Enter mobile integration and the concept of microblogging.
Microblogging, as defined by Wikipedia is "a form of multimedia blogging that allows users to send brief text updates or micromedia such as photos or audio clips and publish them, either to be viewed by anyone or by a restricted group which can be chosen by the user. These messages can be submitted by a variety of means, including text messaging, instant messaging, email, digital audio or the web."
It wasn't Twitter that brought microblogging into the Philippines. It was Facebook that started it here, with its Status updates function. Before we all knew it, a lot of netizens developed this compulsion to update their status on Facebook more and more often. It also became a quick way to share content: pics, videos, music, links -- whatever netizens found online. And you didn't need to be verbose about it, unlike maintaining a real blog.
But the real charm of microblogging was that it encouraged what I call microchatting -- unexpected snippets of conversation that revolve around topics started by simple questions: "What are you doing right now?" or the new Facebook's "What's on your mind?" Suddenly public chat is initiated not by a chatroom or forum topic, but by anyone sharing anything that piques the interest of others. These threads can end after two entries, or it can continue to be 50-100 posts long.
In microchatting, the new currency is how interesting your status update is. Junk updates can get you unfollowed. Interesting updates can get you fans or followers. In Plurk, this is coined as karma. My friends who have started complaining about Facebook's new layout have not realized that Facebook has seen this trend and have responded to it. Your News Feed thread becomes hot real estate and friends who dump junk on it can be dropped. That's the point.
Now about Plurk:
Wikipedia writes: Plurk is a free social networking and micro-blogging service that allows users to send updates (otherwise known as plurks) through short messages or links, which can be up to 140 text characters in length. Plurk was developed by and envisioned as a communication medium meant to form a balance between blogs and social networks, and between e-mail messaging and instant messaging.
I never started on Twitter. Maybe it's like my aversion to Friendster. It became too popular and mainstream before I got into it. And I didnt understand the value of stalking people as was the selling point of Twitter back then. Then I read about Plurk and was curious enough to check it out. One week in and I think I'm a new Plurk addict. Now, when I go online, I have to keep open four browser tabs automatically: my Facebook, my Multiply, my Blogger, and now my Plurk.

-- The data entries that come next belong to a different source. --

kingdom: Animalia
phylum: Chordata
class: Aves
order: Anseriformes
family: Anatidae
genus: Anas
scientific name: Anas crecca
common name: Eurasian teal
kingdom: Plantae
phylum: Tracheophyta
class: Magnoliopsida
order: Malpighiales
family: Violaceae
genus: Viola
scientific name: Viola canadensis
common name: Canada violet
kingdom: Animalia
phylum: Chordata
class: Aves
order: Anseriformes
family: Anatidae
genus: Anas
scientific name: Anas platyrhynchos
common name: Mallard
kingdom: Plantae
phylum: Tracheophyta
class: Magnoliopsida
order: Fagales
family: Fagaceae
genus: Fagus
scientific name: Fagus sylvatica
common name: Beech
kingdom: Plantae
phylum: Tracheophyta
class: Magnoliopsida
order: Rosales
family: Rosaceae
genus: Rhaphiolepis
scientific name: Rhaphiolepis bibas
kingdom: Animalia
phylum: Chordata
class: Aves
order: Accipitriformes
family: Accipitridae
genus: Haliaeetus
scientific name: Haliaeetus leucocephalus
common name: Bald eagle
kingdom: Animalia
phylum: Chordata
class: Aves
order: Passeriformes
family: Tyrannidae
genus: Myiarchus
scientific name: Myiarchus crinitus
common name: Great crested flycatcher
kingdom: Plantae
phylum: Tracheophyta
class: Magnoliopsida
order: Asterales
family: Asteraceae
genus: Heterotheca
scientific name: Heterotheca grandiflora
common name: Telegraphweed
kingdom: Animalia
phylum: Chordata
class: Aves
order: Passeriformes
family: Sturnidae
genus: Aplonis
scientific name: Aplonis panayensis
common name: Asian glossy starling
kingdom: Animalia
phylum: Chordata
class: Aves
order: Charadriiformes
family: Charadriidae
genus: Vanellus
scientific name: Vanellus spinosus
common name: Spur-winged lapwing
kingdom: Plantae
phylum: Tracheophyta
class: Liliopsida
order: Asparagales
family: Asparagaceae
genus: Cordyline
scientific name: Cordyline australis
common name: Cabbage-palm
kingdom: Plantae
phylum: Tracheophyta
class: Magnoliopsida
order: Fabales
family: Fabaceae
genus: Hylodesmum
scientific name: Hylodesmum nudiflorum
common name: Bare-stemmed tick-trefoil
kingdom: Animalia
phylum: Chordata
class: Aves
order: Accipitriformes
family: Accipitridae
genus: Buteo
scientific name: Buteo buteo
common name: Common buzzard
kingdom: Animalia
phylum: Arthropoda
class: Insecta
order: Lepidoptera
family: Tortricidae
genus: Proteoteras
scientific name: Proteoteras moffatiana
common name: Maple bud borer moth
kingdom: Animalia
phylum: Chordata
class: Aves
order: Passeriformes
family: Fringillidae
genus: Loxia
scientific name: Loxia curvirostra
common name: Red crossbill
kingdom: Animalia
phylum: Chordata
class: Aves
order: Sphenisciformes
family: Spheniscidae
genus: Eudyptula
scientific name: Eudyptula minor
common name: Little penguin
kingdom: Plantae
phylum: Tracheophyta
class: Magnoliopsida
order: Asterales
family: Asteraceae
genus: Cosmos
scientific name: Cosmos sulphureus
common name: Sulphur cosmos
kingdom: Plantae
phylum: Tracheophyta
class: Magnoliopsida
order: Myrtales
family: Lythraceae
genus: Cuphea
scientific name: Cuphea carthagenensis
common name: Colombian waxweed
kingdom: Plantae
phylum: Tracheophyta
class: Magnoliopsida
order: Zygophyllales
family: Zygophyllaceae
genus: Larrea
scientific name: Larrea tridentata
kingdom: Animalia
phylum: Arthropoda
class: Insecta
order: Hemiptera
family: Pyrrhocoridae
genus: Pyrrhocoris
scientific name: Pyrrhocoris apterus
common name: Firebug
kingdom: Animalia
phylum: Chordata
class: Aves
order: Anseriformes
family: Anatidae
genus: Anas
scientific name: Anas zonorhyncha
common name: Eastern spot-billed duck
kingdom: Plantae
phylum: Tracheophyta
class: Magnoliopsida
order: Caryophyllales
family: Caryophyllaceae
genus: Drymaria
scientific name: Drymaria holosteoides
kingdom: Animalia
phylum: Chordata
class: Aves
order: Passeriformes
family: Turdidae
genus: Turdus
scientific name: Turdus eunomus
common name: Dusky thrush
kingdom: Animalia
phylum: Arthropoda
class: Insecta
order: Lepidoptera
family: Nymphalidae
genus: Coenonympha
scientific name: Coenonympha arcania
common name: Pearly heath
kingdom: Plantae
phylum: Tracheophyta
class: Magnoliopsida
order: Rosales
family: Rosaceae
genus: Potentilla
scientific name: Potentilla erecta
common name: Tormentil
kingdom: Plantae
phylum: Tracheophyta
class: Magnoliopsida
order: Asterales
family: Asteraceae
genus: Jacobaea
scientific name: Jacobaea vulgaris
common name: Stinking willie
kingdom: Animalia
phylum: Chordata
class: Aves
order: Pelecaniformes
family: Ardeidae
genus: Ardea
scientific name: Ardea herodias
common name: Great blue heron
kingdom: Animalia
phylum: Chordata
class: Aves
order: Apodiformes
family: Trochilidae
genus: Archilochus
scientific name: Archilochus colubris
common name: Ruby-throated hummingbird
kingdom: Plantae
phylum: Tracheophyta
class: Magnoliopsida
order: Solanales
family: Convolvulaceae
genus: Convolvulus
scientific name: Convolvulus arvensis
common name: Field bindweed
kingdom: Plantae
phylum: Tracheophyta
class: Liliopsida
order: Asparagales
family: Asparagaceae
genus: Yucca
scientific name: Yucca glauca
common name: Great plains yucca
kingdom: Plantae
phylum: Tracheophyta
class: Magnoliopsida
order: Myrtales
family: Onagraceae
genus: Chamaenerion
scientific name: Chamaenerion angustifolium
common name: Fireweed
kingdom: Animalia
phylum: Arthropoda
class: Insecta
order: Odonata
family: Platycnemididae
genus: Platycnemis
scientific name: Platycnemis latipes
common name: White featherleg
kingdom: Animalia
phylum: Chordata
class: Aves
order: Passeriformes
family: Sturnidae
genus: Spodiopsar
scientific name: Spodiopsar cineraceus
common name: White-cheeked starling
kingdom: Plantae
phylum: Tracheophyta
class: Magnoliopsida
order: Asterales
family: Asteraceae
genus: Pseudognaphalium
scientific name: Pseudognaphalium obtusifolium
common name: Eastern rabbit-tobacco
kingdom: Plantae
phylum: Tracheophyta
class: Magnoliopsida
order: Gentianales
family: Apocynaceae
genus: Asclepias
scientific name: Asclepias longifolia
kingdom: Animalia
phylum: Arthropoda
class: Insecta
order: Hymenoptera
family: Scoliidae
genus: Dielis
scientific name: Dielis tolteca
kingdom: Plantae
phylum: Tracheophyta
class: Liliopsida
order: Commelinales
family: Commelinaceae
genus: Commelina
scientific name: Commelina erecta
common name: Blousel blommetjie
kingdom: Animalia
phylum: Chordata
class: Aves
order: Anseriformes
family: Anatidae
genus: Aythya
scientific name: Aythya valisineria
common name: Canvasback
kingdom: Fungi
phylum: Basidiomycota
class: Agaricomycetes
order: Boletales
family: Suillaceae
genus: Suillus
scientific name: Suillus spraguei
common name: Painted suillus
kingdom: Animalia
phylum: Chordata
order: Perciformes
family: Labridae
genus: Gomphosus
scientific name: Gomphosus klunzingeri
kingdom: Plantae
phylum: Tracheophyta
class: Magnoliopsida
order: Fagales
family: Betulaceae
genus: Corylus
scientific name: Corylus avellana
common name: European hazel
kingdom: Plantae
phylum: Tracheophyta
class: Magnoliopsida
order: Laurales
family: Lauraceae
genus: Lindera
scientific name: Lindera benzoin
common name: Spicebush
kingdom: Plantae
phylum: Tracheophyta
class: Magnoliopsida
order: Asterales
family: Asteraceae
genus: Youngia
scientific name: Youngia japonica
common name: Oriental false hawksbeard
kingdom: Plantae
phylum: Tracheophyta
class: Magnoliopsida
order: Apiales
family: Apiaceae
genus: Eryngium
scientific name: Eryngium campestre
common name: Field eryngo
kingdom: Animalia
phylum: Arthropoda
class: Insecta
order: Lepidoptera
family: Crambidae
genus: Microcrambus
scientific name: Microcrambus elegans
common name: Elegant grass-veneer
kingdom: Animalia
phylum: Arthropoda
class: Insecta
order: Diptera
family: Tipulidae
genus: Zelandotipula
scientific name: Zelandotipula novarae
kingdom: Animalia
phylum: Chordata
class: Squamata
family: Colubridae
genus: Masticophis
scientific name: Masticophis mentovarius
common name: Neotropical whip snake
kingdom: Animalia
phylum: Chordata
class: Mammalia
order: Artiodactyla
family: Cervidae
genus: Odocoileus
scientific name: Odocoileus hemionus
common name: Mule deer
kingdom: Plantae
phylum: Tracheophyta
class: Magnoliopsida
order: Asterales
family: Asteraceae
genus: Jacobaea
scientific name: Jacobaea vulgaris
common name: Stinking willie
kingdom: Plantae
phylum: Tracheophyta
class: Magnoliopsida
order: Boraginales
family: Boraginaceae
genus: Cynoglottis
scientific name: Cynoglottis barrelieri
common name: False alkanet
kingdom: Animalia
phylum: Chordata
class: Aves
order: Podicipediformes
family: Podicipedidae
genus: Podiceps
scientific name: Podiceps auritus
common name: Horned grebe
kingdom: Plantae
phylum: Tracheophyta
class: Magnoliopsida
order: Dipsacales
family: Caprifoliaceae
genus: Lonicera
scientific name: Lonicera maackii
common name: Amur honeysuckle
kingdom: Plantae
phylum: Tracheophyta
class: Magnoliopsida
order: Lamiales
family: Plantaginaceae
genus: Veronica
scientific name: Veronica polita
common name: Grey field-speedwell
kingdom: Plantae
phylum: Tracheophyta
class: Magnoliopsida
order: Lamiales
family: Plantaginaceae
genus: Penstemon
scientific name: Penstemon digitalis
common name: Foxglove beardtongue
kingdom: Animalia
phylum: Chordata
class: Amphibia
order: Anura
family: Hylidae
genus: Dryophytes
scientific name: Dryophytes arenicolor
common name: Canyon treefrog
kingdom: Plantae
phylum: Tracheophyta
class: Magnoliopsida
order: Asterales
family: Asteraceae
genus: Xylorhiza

Things I like about Plurk (without the benefit of being familiar with Twitter):
1. You can stumble upon total strangers who are interesting because of what they microblog about. (a benefit you used to get from online chat).
2. You have the onus to start interesting conversations by posting something revealing, interesting or controversial.
3. You can update your Facebook status automatically because of integration. (Multiply, Twitter, and other online spaces too if you want or need)
4. It goes beyond just status messages. You can Plurk photos, videos & links. (Similar to Facebook)
5. Karma rewards better microbloggers with more functionality and options. I think this is genius.
I'm still new in this microblogging thing. But I think it's here to stay. Time will tell.